(Stored data entries)
:::::
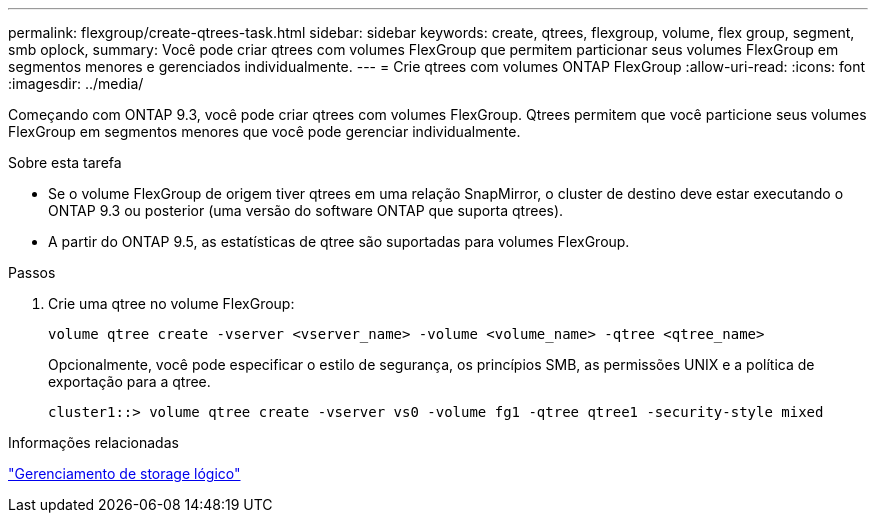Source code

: ---
permalink: flexgroup/create-qtrees-task.html 
sidebar: sidebar 
keywords: create, qtrees, flexgroup, volume, flex group, segment, smb oplock, 
summary: Você pode criar qtrees com volumes FlexGroup que permitem particionar seus volumes FlexGroup em segmentos menores e gerenciados individualmente. 
---
= Crie qtrees com volumes ONTAP FlexGroup
:allow-uri-read: 
:icons: font
:imagesdir: ../media/


[role="lead"]
Começando com ONTAP 9.3, você pode criar qtrees com volumes FlexGroup. Qtrees permitem que você particione seus volumes FlexGroup em segmentos menores que você pode gerenciar individualmente.

.Sobre esta tarefa
* Se o volume FlexGroup de origem tiver qtrees em uma relação SnapMirror, o cluster de destino deve estar executando o ONTAP 9.3 ou posterior (uma versão do software ONTAP que suporta qtrees).
* A partir do ONTAP 9.5, as estatísticas de qtree são suportadas para volumes FlexGroup.


.Passos
. Crie uma qtree no volume FlexGroup:
+
[source, cli]
----
volume qtree create -vserver <vserver_name> -volume <volume_name> -qtree <qtree_name>
----
+
Opcionalmente, você pode especificar o estilo de segurança, os princípios SMB, as permissões UNIX e a política de exportação para a qtree.

+
[listing]
----
cluster1::> volume qtree create -vserver vs0 -volume fg1 -qtree qtree1 -security-style mixed
----


.Informações relacionadas
link:../volumes/index.html["Gerenciamento de storage lógico"]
:::::
Every line that contains the string "segmentos" should be copied from the records.

Written reply
summary: Você pode criar qtrees com volumes FlexGroup que permitem particionar seus volumes FlexGroup em segmentos menores e gerenciados individualmente. 
Começando com ONTAP 9.3, você pode criar qtrees com volumes FlexGroup. Qtrees permitem que você particione seus volumes FlexGroup em segmentos menores que você pode gerenciar individualmente.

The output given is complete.